| Document section |

Recent human studies indicate a possible correlation between the administration of antibiotics during early life and the risk of later obesity, potentially due to antibiotic-induced alteration of the gastrointestinal microbiome. In humans, the risk of obesity increases with multiple courses of antibiotics and when fetuses or infants are treated with broad-spectrum and macrolide antibiotics. In addition, the obesity risk in humans seems higher for males than females. We used a retrospective, case-control, matched-pair study design to evaluate health records for 99 control-matched pairs of rhesus macaques (Macaca mulatta) from an outdoor breeding colony. We hypothesized that NHP treated with antibiotics prior to 6 mo of age would have steeper growth curves than those who were not. However, in contrast to prior research with humans and mice, growth curves did not differ between antibiotic-treated and control animals. Differences between humans and NHP may have influenced this outcome, including the relative standardization of NHP environmental factors and diet compared with those of human populations, types of infections encountered in infancy and choice of antibiotic treatment, and the different relative maturity at 6 mo of age in the 2 species. The results provide support for current standard medical practice in NHP and highlight a difference between macaques and humans that may influence future obesity research using macaques. Determining the basis for this difference might improve our understanding of the risks of earlylife antibiotic treatment and suggest mitigation strategies for treating infant illnesses without risking obesity.

| Instructions to follow |
Using the summary of the macaque antibiotic study above, answer yes or no to whether each statement agrees with it, and quote the exact words that decide each one. 1. The researchers reviewed health records for 99 control-matched pairs of rhesus macaques. 2. Macaques given antibiotics before 6 months of age showed steeper growth curves than the controls. 3. In humans, the obesity risk appears higher for females than for males.

| Dataset |
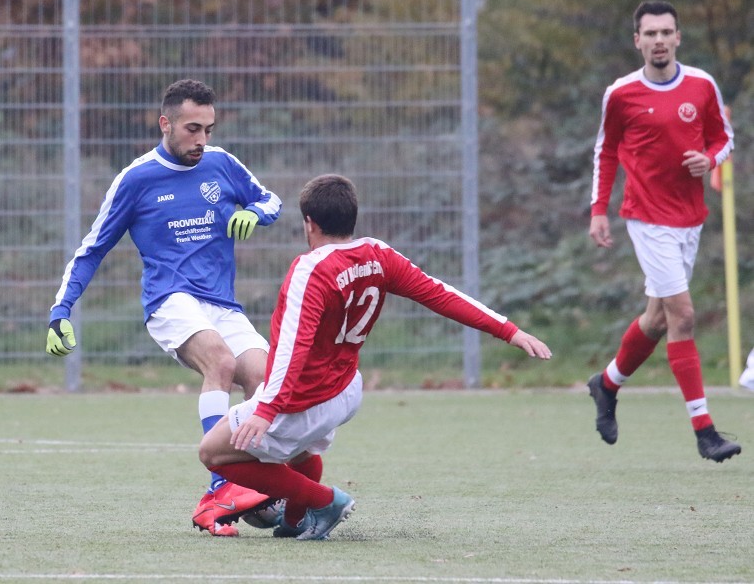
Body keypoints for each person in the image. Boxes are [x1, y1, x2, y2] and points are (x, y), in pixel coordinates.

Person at [198, 174, 552, 540]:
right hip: (345, 391)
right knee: (301, 455)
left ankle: (324, 501)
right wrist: (509, 329)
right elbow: (440, 294)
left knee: (214, 453)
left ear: (310, 222)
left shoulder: (310, 270)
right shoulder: (378, 256)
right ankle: (294, 522)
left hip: (301, 400)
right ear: (352, 217)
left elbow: (293, 347)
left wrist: (267, 408)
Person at [45, 79, 283, 536]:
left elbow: (269, 198)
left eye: (209, 130)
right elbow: (92, 248)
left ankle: (262, 489)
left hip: (221, 303)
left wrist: (257, 213)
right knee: (221, 361)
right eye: (193, 129)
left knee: (266, 378)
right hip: (169, 301)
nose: (202, 140)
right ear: (166, 123)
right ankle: (222, 485)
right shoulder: (136, 179)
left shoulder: (221, 164)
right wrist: (62, 309)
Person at [587, 1, 739, 462]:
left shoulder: (701, 84)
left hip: (689, 218)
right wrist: (599, 210)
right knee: (684, 315)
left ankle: (607, 384)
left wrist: (709, 159)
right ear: (637, 40)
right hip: (646, 217)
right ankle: (704, 430)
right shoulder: (621, 93)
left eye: (666, 32)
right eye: (649, 33)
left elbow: (724, 138)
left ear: (677, 38)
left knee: (656, 319)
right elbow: (606, 151)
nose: (658, 40)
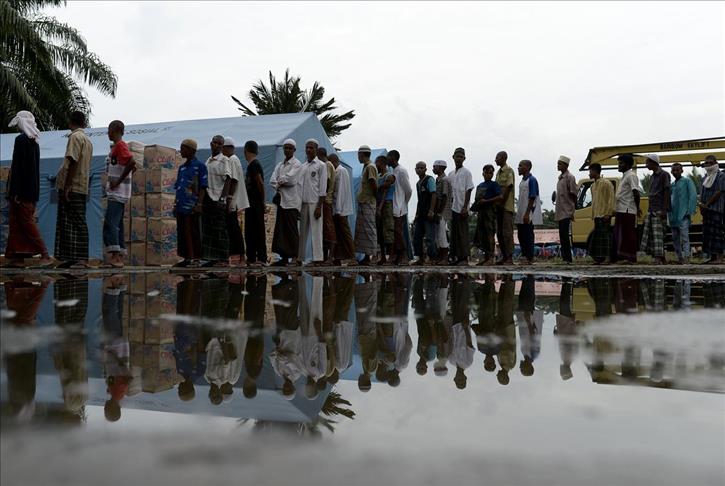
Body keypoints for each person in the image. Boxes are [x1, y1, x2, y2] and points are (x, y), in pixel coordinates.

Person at [4, 111, 52, 268]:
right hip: (30, 190)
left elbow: (20, 168)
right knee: (17, 223)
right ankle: (17, 257)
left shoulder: (21, 140)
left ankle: (45, 254)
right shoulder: (34, 143)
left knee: (26, 223)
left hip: (21, 192)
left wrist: (16, 191)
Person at [54, 110, 93, 268]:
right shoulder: (87, 140)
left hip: (73, 186)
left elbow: (72, 160)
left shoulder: (75, 137)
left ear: (71, 122)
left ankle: (81, 259)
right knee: (70, 222)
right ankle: (72, 257)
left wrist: (67, 185)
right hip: (81, 185)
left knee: (76, 221)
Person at [102, 120, 135, 268]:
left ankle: (115, 257)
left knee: (111, 223)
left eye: (109, 130)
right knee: (117, 224)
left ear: (115, 130)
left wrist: (118, 182)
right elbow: (131, 166)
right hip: (118, 192)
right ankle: (119, 255)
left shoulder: (121, 146)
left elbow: (132, 162)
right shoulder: (117, 147)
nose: (108, 133)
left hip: (117, 193)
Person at [173, 139, 207, 267]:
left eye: (183, 148)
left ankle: (196, 258)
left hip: (192, 206)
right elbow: (178, 187)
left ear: (191, 150)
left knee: (193, 231)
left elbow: (203, 187)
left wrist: (199, 204)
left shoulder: (200, 166)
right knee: (182, 231)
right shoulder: (181, 168)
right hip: (181, 205)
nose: (180, 151)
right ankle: (186, 258)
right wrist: (175, 204)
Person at [270, 138, 302, 266]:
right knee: (281, 230)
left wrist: (280, 181)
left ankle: (295, 257)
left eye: (290, 148)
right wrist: (281, 182)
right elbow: (272, 180)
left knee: (291, 230)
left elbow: (291, 180)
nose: (287, 150)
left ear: (294, 150)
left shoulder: (297, 164)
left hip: (291, 202)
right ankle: (283, 257)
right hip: (282, 201)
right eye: (286, 148)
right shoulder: (280, 165)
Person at [201, 135, 232, 267]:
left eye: (220, 144)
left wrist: (223, 199)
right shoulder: (208, 161)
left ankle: (224, 258)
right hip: (208, 197)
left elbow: (228, 179)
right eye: (215, 143)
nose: (217, 145)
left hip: (218, 198)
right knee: (209, 229)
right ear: (211, 143)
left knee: (220, 229)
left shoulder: (224, 160)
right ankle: (212, 258)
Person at [298, 139, 327, 265]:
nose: (308, 150)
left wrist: (319, 206)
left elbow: (323, 188)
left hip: (315, 203)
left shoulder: (321, 165)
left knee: (316, 232)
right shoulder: (303, 166)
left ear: (316, 149)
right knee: (302, 232)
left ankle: (318, 259)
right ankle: (300, 258)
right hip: (303, 203)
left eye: (311, 148)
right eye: (307, 147)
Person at [222, 137, 250, 267]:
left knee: (234, 229)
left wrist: (228, 199)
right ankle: (236, 256)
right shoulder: (235, 159)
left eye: (223, 148)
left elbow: (233, 180)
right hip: (234, 199)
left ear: (228, 148)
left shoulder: (232, 160)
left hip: (233, 200)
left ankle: (241, 256)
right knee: (233, 228)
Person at [640, 154, 670, 264]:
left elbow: (667, 192)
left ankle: (658, 257)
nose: (646, 165)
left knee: (658, 235)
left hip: (659, 208)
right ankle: (661, 258)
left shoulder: (664, 175)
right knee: (653, 235)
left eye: (647, 162)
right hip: (652, 208)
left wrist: (664, 210)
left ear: (654, 162)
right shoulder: (652, 176)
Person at [471, 164, 502, 265]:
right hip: (481, 212)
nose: (489, 174)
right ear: (483, 173)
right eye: (487, 172)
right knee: (481, 235)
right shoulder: (480, 186)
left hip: (490, 211)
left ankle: (491, 257)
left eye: (491, 173)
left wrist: (487, 201)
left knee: (489, 234)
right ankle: (485, 257)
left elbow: (500, 197)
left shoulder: (494, 185)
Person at [613, 153, 641, 264]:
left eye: (621, 163)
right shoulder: (624, 176)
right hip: (620, 209)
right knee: (620, 234)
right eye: (619, 163)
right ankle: (622, 257)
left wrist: (637, 208)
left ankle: (630, 258)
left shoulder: (631, 175)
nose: (619, 165)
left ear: (628, 165)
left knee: (628, 235)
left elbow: (636, 192)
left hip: (627, 209)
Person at [668, 162, 698, 264]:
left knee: (685, 237)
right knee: (675, 238)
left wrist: (689, 210)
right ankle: (679, 258)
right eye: (673, 170)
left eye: (677, 170)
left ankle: (687, 258)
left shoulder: (687, 181)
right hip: (673, 215)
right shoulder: (672, 185)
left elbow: (693, 195)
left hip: (684, 214)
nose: (675, 172)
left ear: (682, 171)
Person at [449, 147, 474, 265]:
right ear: (453, 157)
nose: (458, 158)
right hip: (452, 207)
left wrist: (465, 207)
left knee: (462, 233)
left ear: (464, 158)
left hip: (462, 207)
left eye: (461, 157)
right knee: (454, 233)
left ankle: (464, 258)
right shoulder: (451, 174)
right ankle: (455, 257)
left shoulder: (467, 172)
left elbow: (469, 189)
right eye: (457, 156)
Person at [353, 145, 378, 265]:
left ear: (361, 154)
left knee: (369, 230)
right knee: (363, 231)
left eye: (358, 154)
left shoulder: (370, 167)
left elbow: (373, 183)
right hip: (364, 202)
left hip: (368, 202)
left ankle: (371, 256)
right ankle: (366, 257)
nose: (358, 157)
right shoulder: (366, 167)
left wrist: (375, 198)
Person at [244, 140, 267, 266]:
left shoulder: (254, 165)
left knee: (257, 230)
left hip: (255, 203)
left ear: (246, 151)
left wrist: (262, 201)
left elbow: (260, 183)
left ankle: (261, 258)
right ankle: (251, 257)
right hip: (250, 203)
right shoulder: (251, 165)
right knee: (250, 230)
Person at [330, 153, 355, 265]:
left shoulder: (341, 171)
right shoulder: (336, 171)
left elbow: (341, 191)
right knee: (338, 234)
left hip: (341, 209)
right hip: (337, 208)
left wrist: (338, 210)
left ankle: (352, 257)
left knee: (345, 233)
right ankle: (338, 257)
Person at [515, 160, 542, 264]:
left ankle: (529, 257)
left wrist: (527, 213)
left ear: (527, 167)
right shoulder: (522, 181)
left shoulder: (532, 180)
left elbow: (532, 197)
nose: (518, 168)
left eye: (520, 166)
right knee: (521, 235)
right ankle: (524, 255)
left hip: (528, 213)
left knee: (528, 236)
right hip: (521, 213)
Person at [388, 150, 413, 264]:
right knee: (394, 232)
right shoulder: (393, 171)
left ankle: (403, 255)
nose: (387, 159)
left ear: (393, 158)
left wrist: (404, 203)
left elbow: (408, 190)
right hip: (394, 205)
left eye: (388, 157)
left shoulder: (401, 171)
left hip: (399, 206)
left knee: (398, 232)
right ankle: (396, 256)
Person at [699, 154, 724, 264]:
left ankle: (719, 257)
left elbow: (719, 191)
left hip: (716, 209)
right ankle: (713, 257)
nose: (708, 165)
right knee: (708, 234)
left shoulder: (721, 176)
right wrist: (702, 206)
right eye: (706, 163)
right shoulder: (705, 177)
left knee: (717, 233)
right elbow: (702, 193)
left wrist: (707, 204)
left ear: (715, 163)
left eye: (710, 163)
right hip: (706, 210)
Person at [588, 163, 615, 264]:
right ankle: (599, 259)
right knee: (598, 239)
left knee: (605, 237)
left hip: (604, 215)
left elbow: (611, 199)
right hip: (597, 215)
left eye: (590, 171)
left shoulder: (606, 183)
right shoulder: (592, 186)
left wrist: (609, 213)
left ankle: (608, 258)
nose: (589, 173)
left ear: (595, 171)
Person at [412, 161, 438, 264]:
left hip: (428, 214)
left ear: (425, 169)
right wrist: (416, 214)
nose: (419, 170)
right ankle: (420, 258)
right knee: (417, 237)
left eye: (422, 168)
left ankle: (432, 258)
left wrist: (431, 210)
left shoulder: (429, 179)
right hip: (421, 214)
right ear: (415, 170)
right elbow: (419, 200)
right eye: (418, 168)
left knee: (430, 238)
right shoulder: (418, 183)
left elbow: (434, 194)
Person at [554, 155, 578, 263]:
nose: (558, 165)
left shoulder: (570, 177)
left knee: (565, 235)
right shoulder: (560, 178)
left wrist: (573, 208)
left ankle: (568, 258)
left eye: (560, 164)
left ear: (566, 165)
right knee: (562, 236)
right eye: (558, 163)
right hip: (560, 211)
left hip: (566, 210)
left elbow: (574, 194)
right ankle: (565, 258)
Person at [494, 151, 516, 265]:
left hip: (506, 207)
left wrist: (502, 202)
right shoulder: (498, 173)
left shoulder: (509, 171)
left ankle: (509, 257)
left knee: (507, 232)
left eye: (497, 157)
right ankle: (504, 256)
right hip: (498, 207)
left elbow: (508, 187)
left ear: (503, 158)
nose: (495, 159)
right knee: (499, 233)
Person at [318, 147, 337, 264]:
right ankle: (325, 256)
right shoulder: (327, 165)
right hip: (325, 200)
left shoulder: (327, 165)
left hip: (326, 200)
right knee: (324, 229)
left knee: (329, 228)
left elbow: (327, 182)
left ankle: (330, 257)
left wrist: (321, 196)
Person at [375, 154, 395, 264]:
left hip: (387, 204)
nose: (375, 165)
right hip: (378, 204)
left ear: (381, 163)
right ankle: (382, 257)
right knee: (380, 232)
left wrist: (380, 207)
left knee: (388, 230)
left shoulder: (389, 176)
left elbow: (384, 192)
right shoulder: (379, 176)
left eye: (376, 163)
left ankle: (391, 256)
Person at [432, 159, 452, 264]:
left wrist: (439, 212)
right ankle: (440, 257)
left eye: (434, 167)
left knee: (442, 234)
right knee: (438, 235)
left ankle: (445, 257)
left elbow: (444, 197)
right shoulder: (438, 180)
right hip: (438, 211)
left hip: (443, 212)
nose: (433, 169)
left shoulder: (445, 180)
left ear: (440, 167)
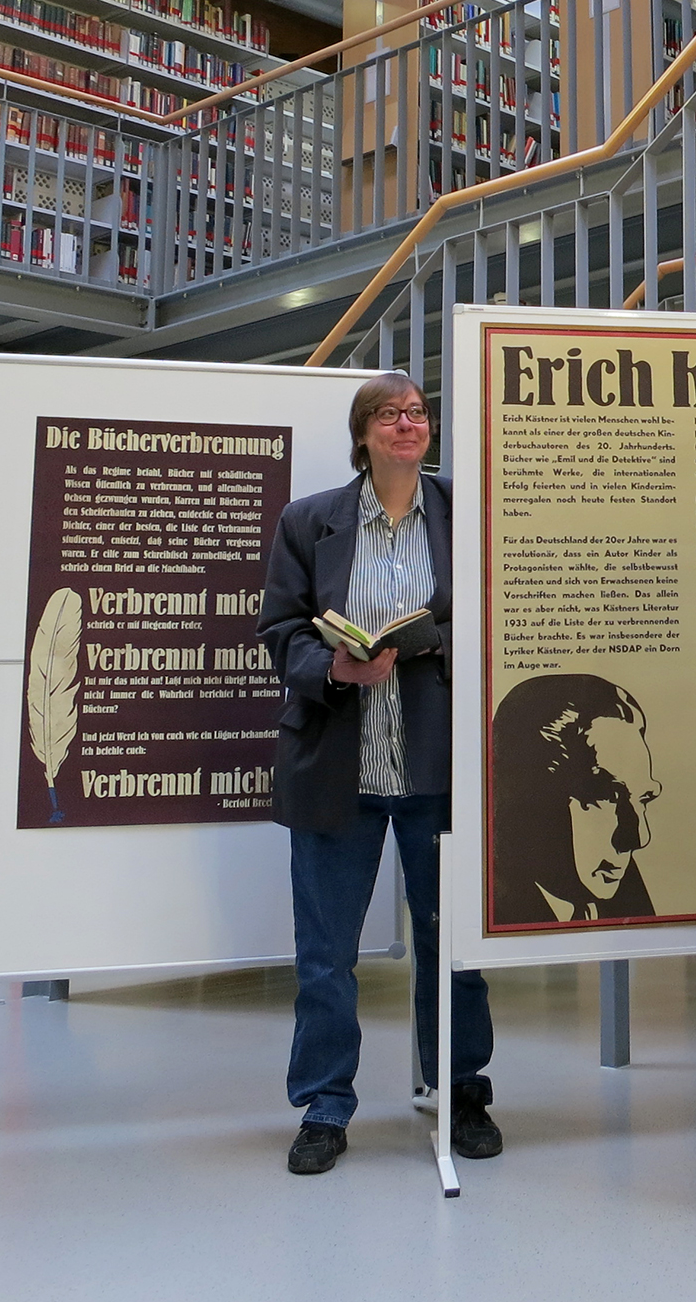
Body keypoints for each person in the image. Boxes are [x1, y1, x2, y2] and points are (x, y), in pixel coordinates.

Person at [259, 372, 498, 1176]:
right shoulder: (309, 521)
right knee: (326, 951)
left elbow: (492, 612)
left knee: (451, 940)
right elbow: (279, 628)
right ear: (362, 432)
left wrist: (428, 640)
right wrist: (334, 667)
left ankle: (461, 1088)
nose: (407, 423)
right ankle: (325, 1105)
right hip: (338, 762)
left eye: (417, 412)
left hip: (439, 761)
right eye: (389, 414)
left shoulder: (463, 511)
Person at [489, 674, 662, 926]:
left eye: (643, 800)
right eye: (607, 798)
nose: (639, 838)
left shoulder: (631, 903)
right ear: (528, 798)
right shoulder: (494, 906)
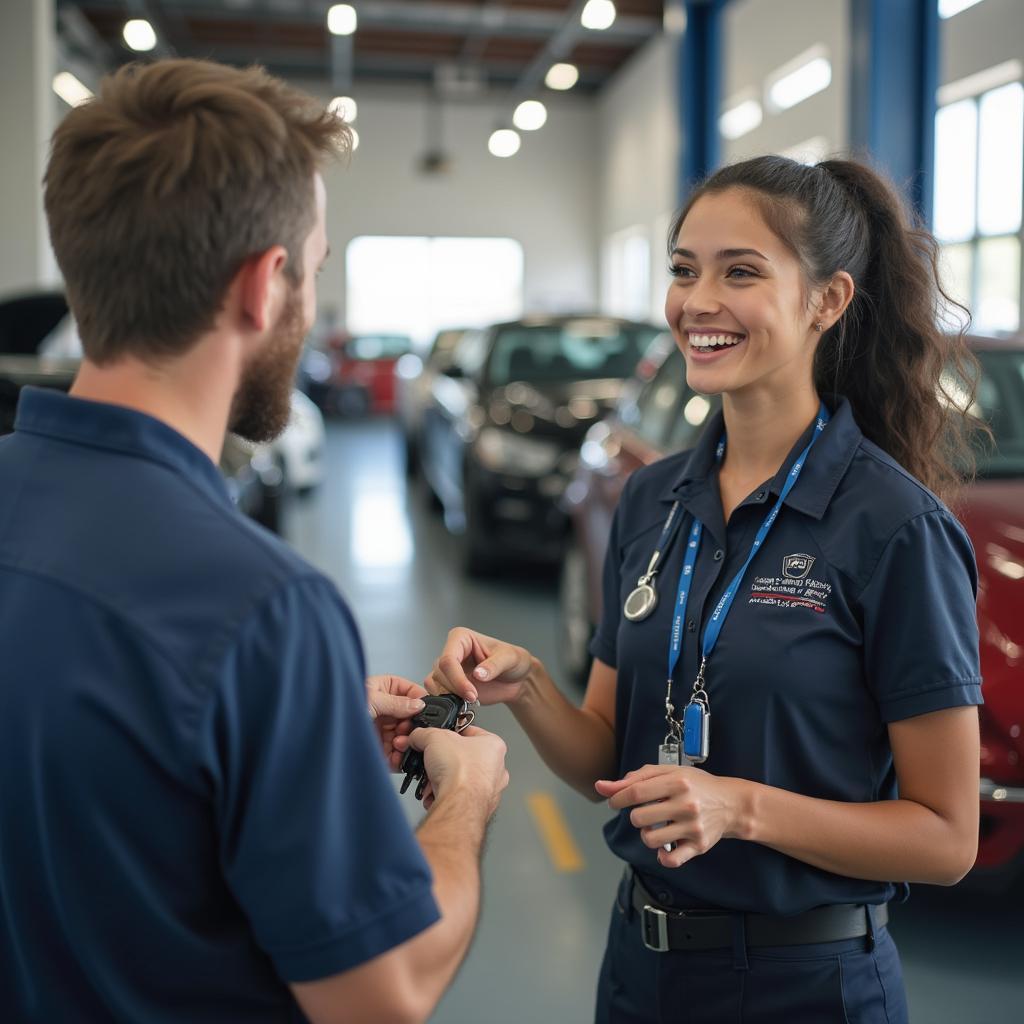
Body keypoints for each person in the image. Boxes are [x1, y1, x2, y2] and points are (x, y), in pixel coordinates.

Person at [0, 59, 508, 1024]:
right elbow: (382, 994)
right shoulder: (262, 610)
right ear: (263, 285)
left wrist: (286, 728)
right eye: (314, 269)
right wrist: (466, 795)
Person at [427, 155, 984, 1023]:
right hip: (641, 971)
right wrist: (529, 685)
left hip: (808, 986)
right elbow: (611, 758)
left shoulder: (894, 528)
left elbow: (947, 838)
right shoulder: (654, 499)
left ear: (827, 301)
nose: (697, 301)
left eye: (741, 271)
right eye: (684, 269)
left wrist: (741, 807)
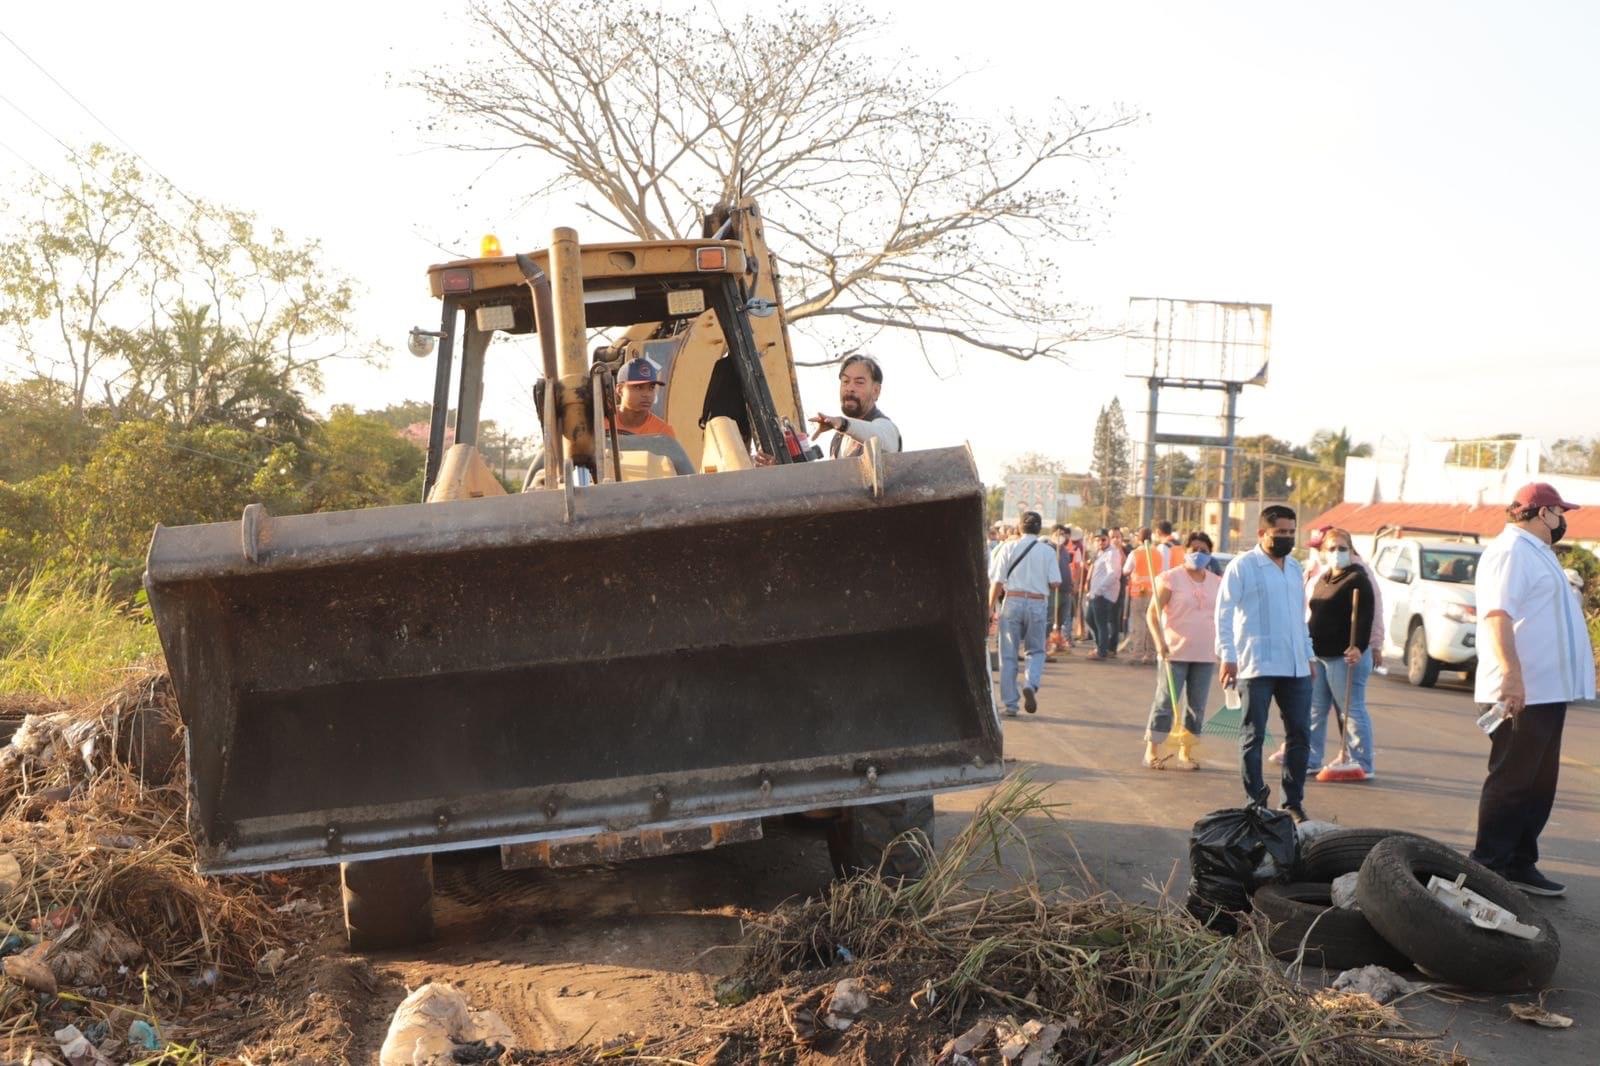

| Answer to this exercise |
1. Yes: "evaluate health records for 99 control-matched pairs of rhesus macaques (Macaca mulatta)"
2. No: "growth curves did not differ between antibiotic-treated and control animals"
3. No: "the obesity risk in humans seems higher for males than females"